When you see a child in the street on a cold day, with only a sleeveless dress on you automatically come to one of two conclusions; either the child has dressed herself, or the parents don’t understand British weather. Children dressing themselves has become a common phenomenon as parents give up on the morning struggle to get their child dressed, leaving them instead to pick out their own outfits and learn from their mistakes as they do so. But is this the right way to do things, or is this teaching them to rebel against everyday directions?
If you do choose to let your child dress herself then you always run the risk of being on a day out and them turning to you in tears because they are uncomfortable. Is this a lesson well learnt or should you always be prepared with a spare change of suitable clothing? It seems like a lot of effort just to allow your child to understand the freedom of choice and the possible outcomes.
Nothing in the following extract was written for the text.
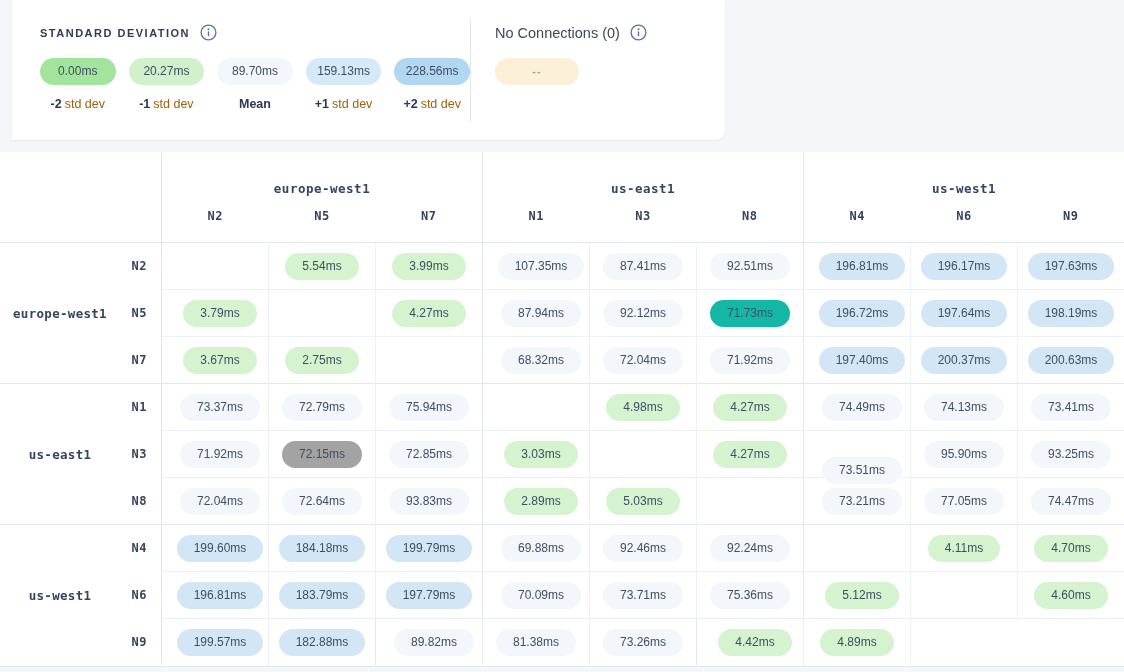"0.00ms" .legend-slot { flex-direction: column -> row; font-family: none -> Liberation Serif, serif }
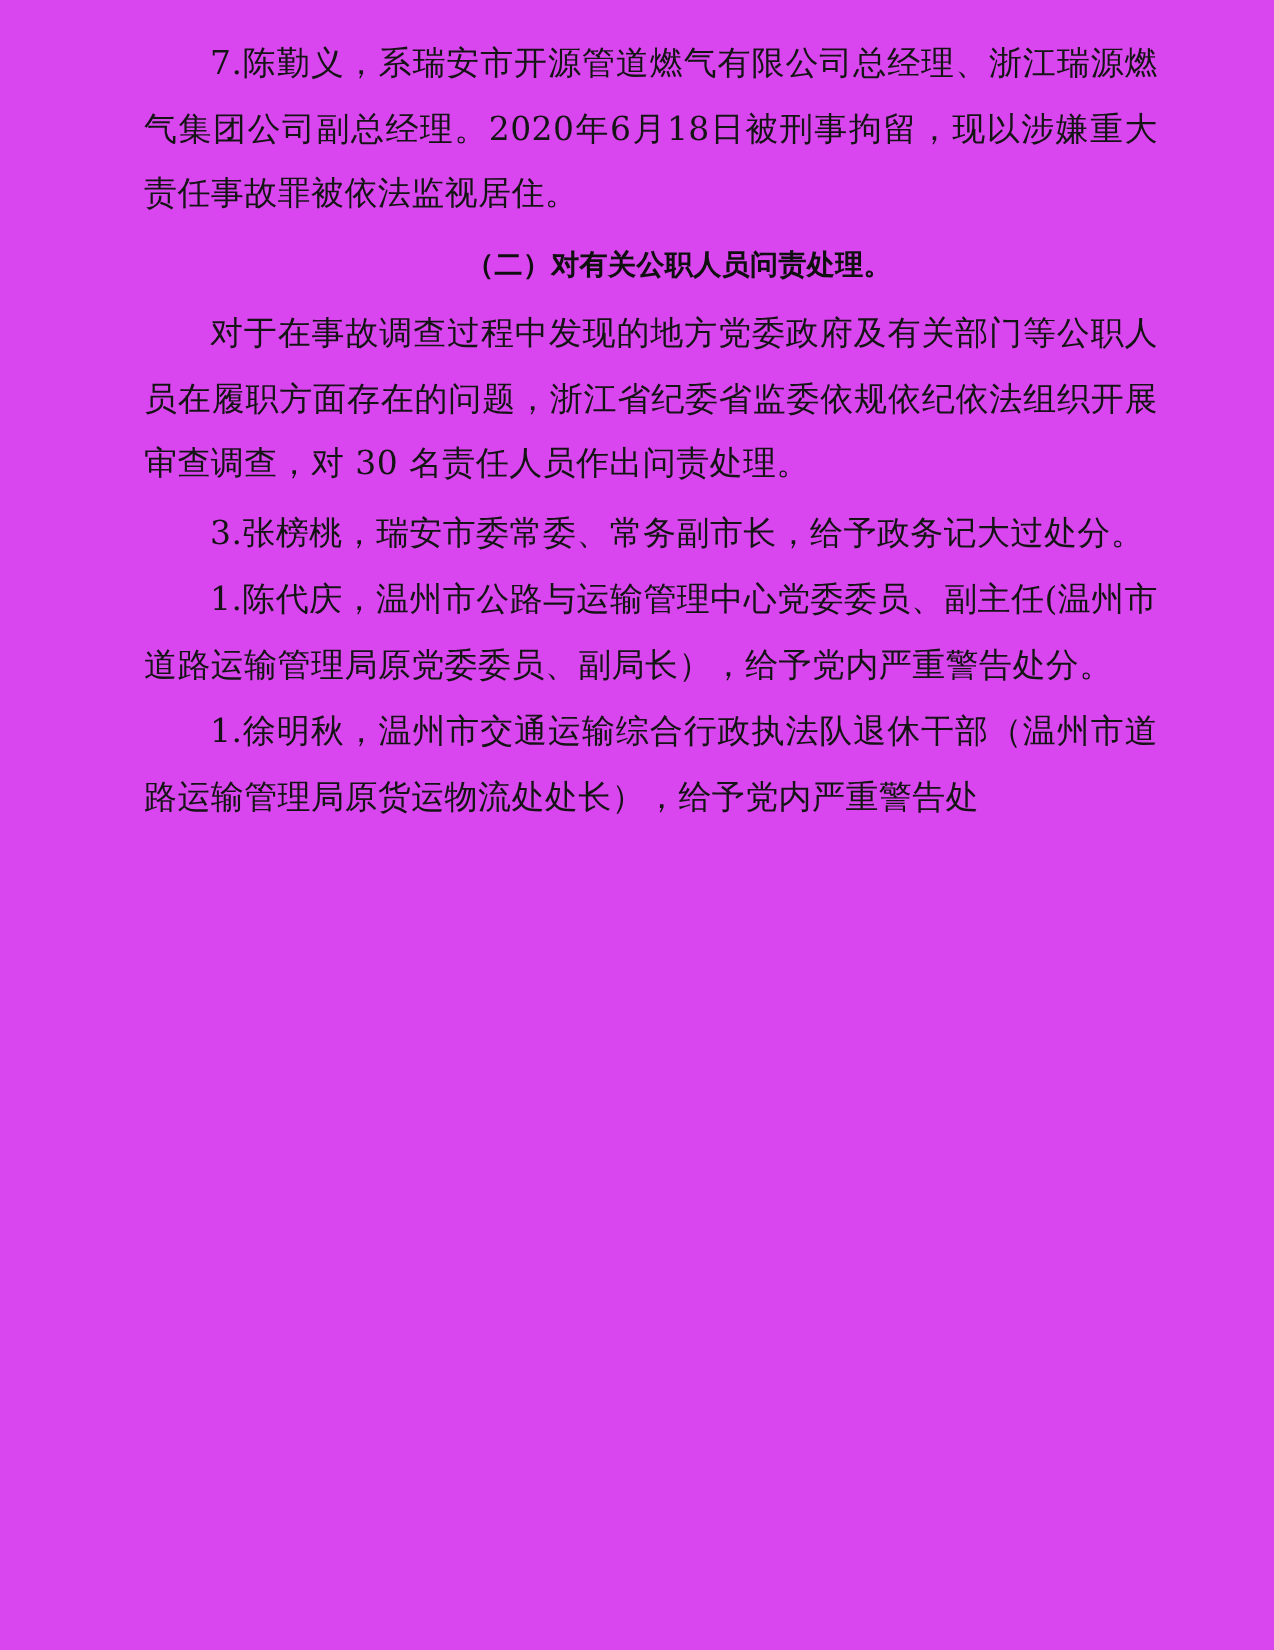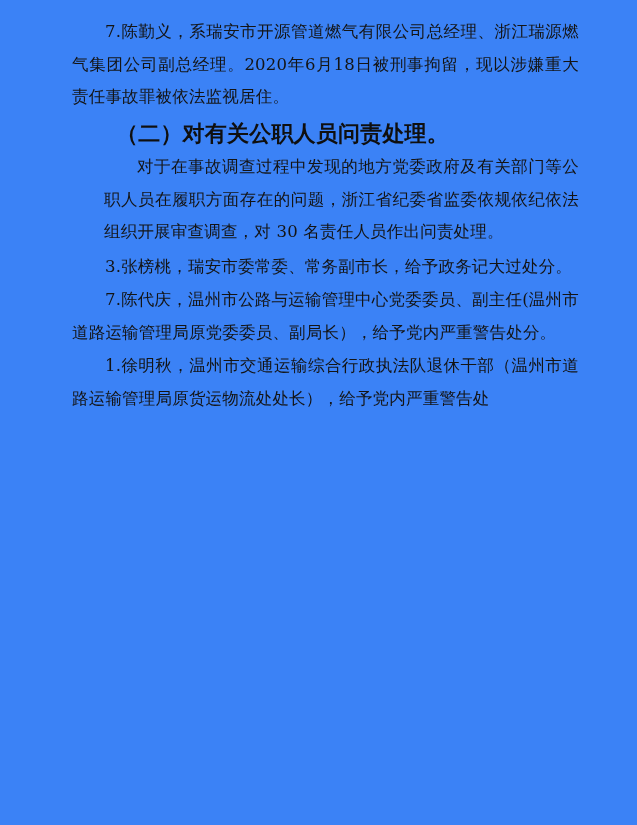"7.陈勤义，系瑞安市开源管道燃气有限公司总经理、浙江瑞源燃气集团公司副总经理。2" #page { background: #3b82f6 -> #d946ef }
Or is there simply an age when your child should be left to their own devices and after that the outcome is entirely their fault? It seems like dangerous territory!
Discipline and Freedom of Choice
When it comes to discipline everyone seems to have a different opinion, and while some people believe that intense discipline robs a child of their autonomy and confidence, other people believe that is empowers them to succeed in this world of rules and expectations. In terms of children’s attire which idea makes the most sense? It seems like dressing should be such a minor issue, but any parent who has spent early mornings trying to persuade their child to put down the fancy dress outfit and wear something sensible will know that it is anything but minor.
Every parent gets to a point where they can no longer get away with telling their child what to wear and while it is sad not to be able to dress them in matching outfits and adorable costumes, at some point they have to become their own person and clothes are a large part of forming an identity. But should a child be learning this need to seek a label through clothing at such a young age and wouldn’t it be better to allow them the early years to play without this need for definition, until they really have to at least.
Allowing your child to pick and choose their outfit for the day is only part of the battle. There is also the need to get changed out of pyjamas and into something for the day and if you are in a rush, taking them to day care or going to an appointment, many people simply don’t have the time to give their child complete freedom. Given the choice most people would rather stay at home in their comfortable pyjamas and children are no different. So where is the line? When should you teach them to follow orders and when should you leave them to their own devices?
It seems that there has to be a balance between the two. Yes, the child can wear what he or she wants, as long as it is suitable for the weather and for the occasion and if necessary the parent will have to advise. They also need to realise that it is not a fashion show and time is usually of the essence. Choose quickly, or someone will do it for you. This allows for the child to have freedom to choose, without causing drama first thing in the morning.
Times Have Changed
In the past this issue was never a problem. The mother, or even the maid in some houses, would choose the outfit and the child would wear it, without question. When they reached a suitable age they could choose their own clothing because by that point they understood social requirements. Nowadays our lives are much less regimented by social expectations so we can choose freely and wear whatever we dare, so it is difficult for our children to grow up in this kind of environment and yet still not be allowed to choose their own clothing.
At the end of the day it always depends on the type of household in each situation. Finding a balance between discipline and free will can be difficult and when children are very young they need to know where the line is, to help them avoid crossing it. What is more, it almost seems like a mother’s right to be able to dress up her child until they reach an age when it is no longer suitable. Should we really rob the mother of this joy after all that they do?